Le caractère spontané des révoltes a favorisé la formation d’une contestation sans nom ni visage. On retrouve d’ailleurs un peu partout des manifestants affublés du masque de Guy Fawkes, notamment le collectif de hackers Anonymous. Fawkes fut le héros de la Conspiration des poudres, qui visait à déclencher un soulèvement populaire dans l’Angleterre du début du XVIIe siècle. Mais ce masque vise surtout à mettre en évidence une contestation d’un nouveau genre, sans figure de proue. C’est vrai un peu partout, mis à part peut-être au Chili, où le mouvement étudiant de protestation s’était choisi une chef de file, Camila Vallejo, étudiante communiste qui a servi de lien entre les manifestants et le peuple. Ailleurs, les mouvements comme celui des Indignés ou Occupy ont rejeté toute institutionnalisation : chacun était invité à participer et à prendre la parole lors des assemblées générales, d’une manière aussi égalitaire que possible. Mais, pour certains commentateurs, cela a pu contribuer à l’essoufflement de ces deux mouvements, sans porte-parole ni revendications concrètes. Les différents mouvements de contestation ont pour point commun de ne pas avoir été initiés par des partis politiques. Ceux-ci n’arrivent que dans un second temps et tentent de récupérer des mouvements spontanés, initiés par le peuple. En Turquie, le Parti républicain du peuple (CHP), fondé par Mustafa Kemal Atatürk, était présent dans les manifestations sans pour autant réussir à imprimer sa marque.

Dans le monde arabe, certaines révolutions sont entrées dans une deuxième phase. Ce sont ceux qui ont profité politiquement de la révolte contre la dictature qui, à leur tour, sont aujourd’hui violemment contestés. C’est spectaculairement le cas en Égypte, où le président Mohamed Morsi, issu des Frères musulmans, est sommé de démissionner par le jeune mouvement Tamarrod (« rébellion » en arabe). Dimanche, des millions de manifestants ont exigé son départ. Mais le mouvement n’est pas dénué d’ambiguïtés. L’échec économique et politique des Frères musulmans et la contestation qui s’est ensuivie ont replacé l’armée en position d’arbitre. « Les forces armées ont le devoir d’intervenir pour empêcher l’Égypte de plonger dans un tunnel sombre de conflits et de troubles », a même clamé le général Abdel Fattah al-Sissi, chef des militaires, qui aposé un véritable ultimatum, lundi 1er juillet, à Mohamed Morsi. Une « restauration » à la mode égyptienne est-elle possible ? Une partie de la population, alliant la jeunesse occidentalisée, qui ne veut pas tomber sous le joug des islamistes, à des commerçants effrayés par la désorganisation économique, pourrait être tentée par la théorie du « moindre mal ». Cependant, la révolution égyptienne met aussi en évidence son principal acquis : une liberté de parole et de manifester que l’on imagine difficilement réversible. Une liberté dont usent même des ministres, puisque quatre d’entre eux ont donné leur démission. D’une certaine façon, la situation apporte un démenti flagrant à ceux qui prédisaient à la nouvelle Égypte un destin à l’iranienne.

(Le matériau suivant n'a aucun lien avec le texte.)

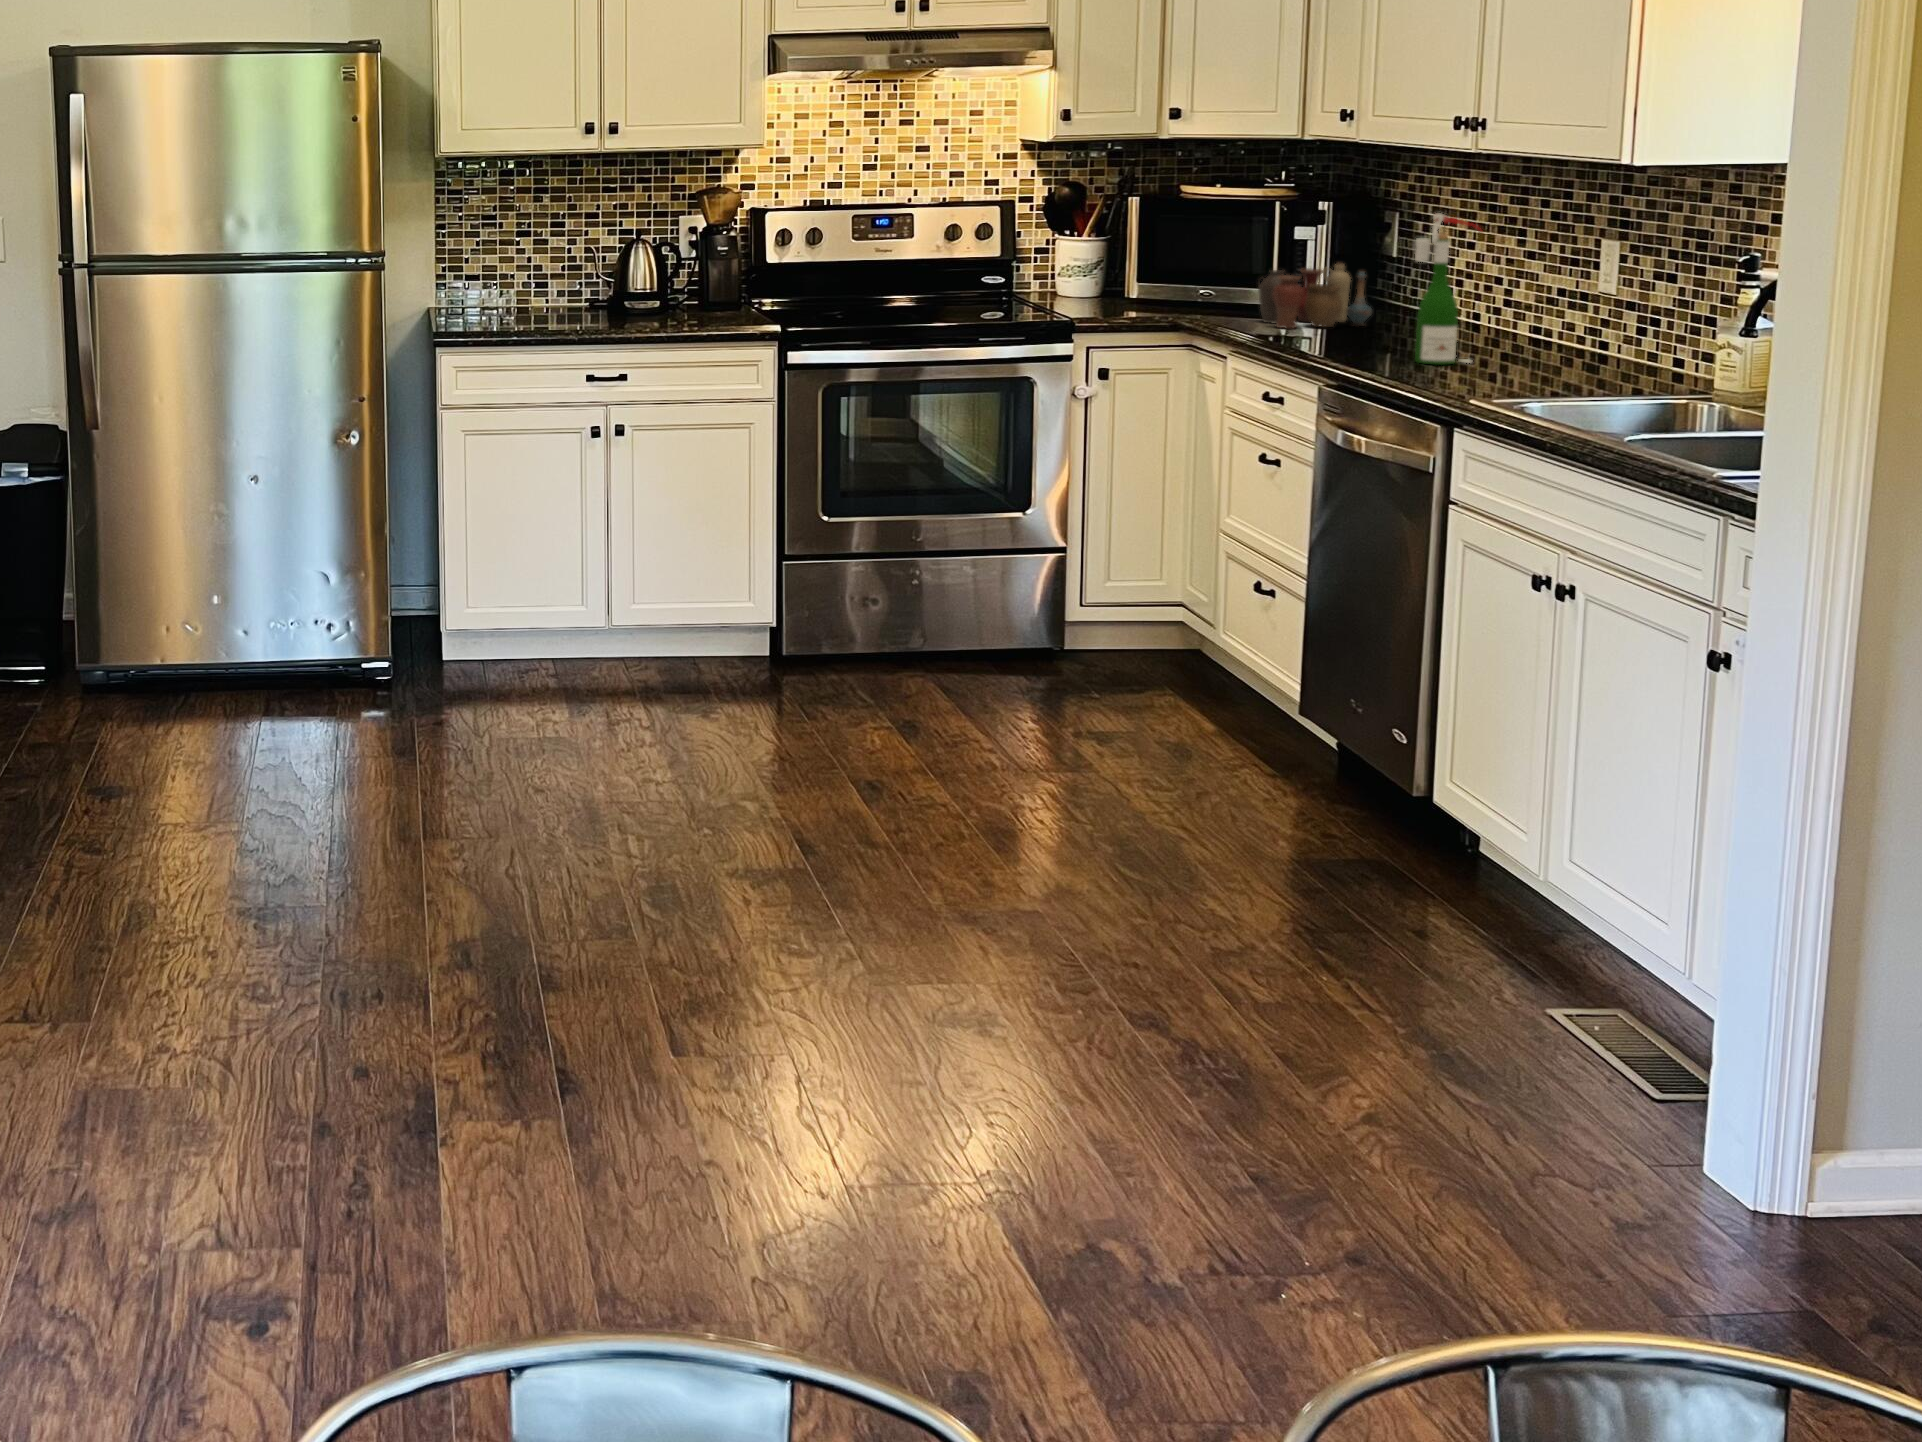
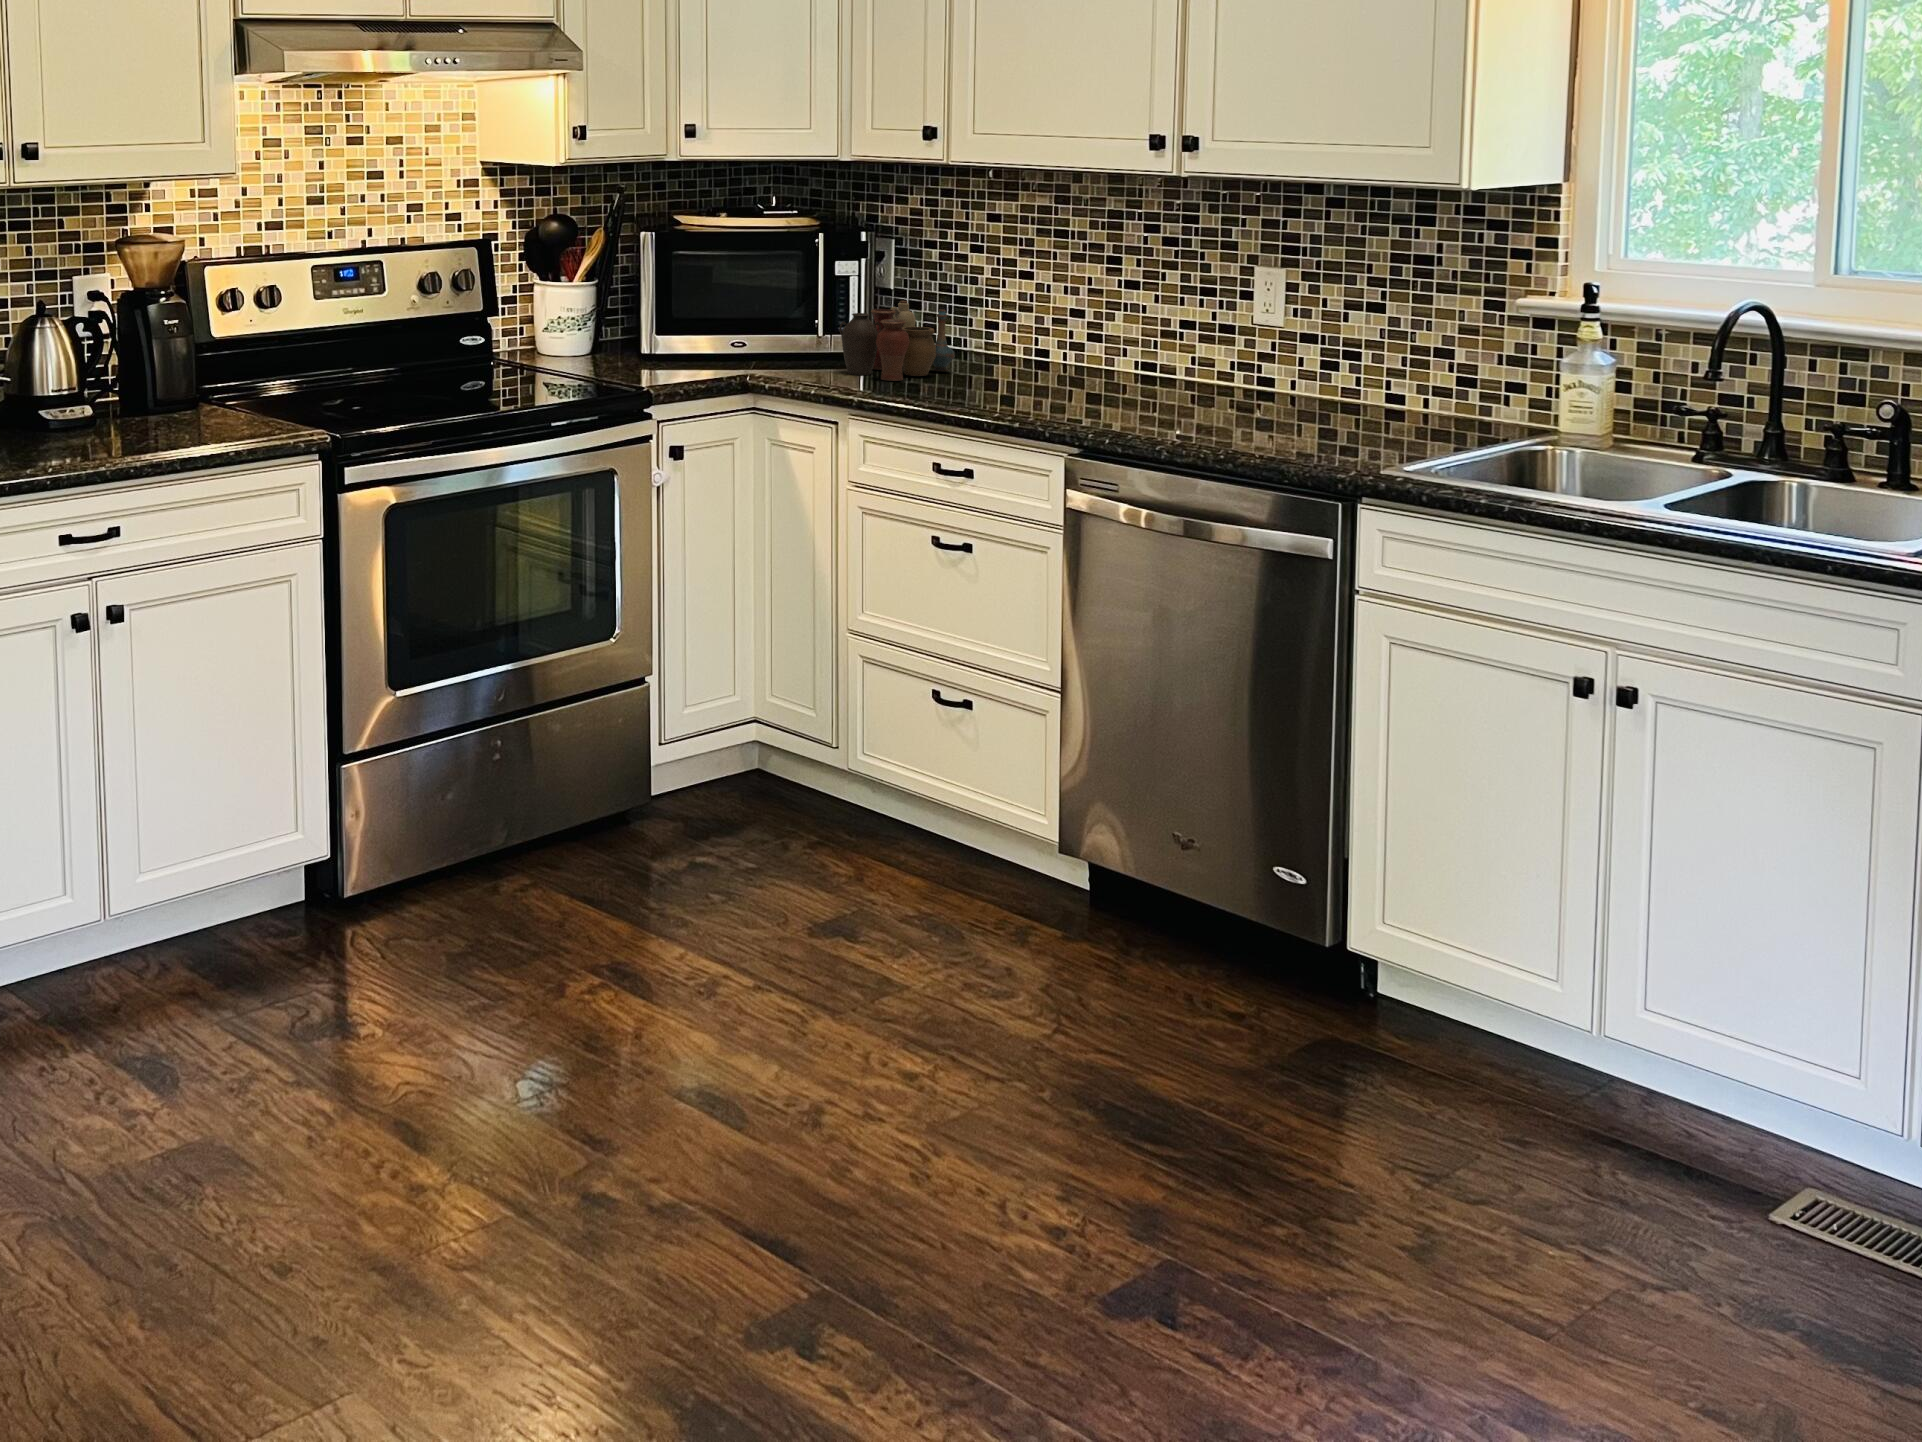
wine bottle: present [1415,213,1482,365] -> none [1117,247,1175,415]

Les Frères musulmans sont confrontés aux aléas du pouvoir et sanctionnés par leur échec économique. Ce qui associe paradoxalement le pays aux échecs des démocraties occidentales. Mais l’Égypte est confrontée, comme tous les pays dominés par des courants islamistes, à un violent antagonisme culturel. Ces nouvelles classes, celles de la place Tahrir et de Facebook, résistent à la pression conservatrice. Dans un tout autre contexte, l’événement de ces dernières semaines est évidemment la révolte des classes moyennes au Brésil. Un pays « émergent » que la doxa libérale montrait en exemple il y a peu encore. Comme le souligne Cândido Grzybowski (voir entretien p. 20), les gouvernements de gauche de Lula puis de Dilma Rousseff ont certes réduit la grande pauvreté, mais ils n’ont pas touché aux structures d’un système de plus en plus inégalitaire. Et ce sont bien les classes moyennes qui ont donné cette fois le signal d’une révolte qui vise les fondements du système capitaliste.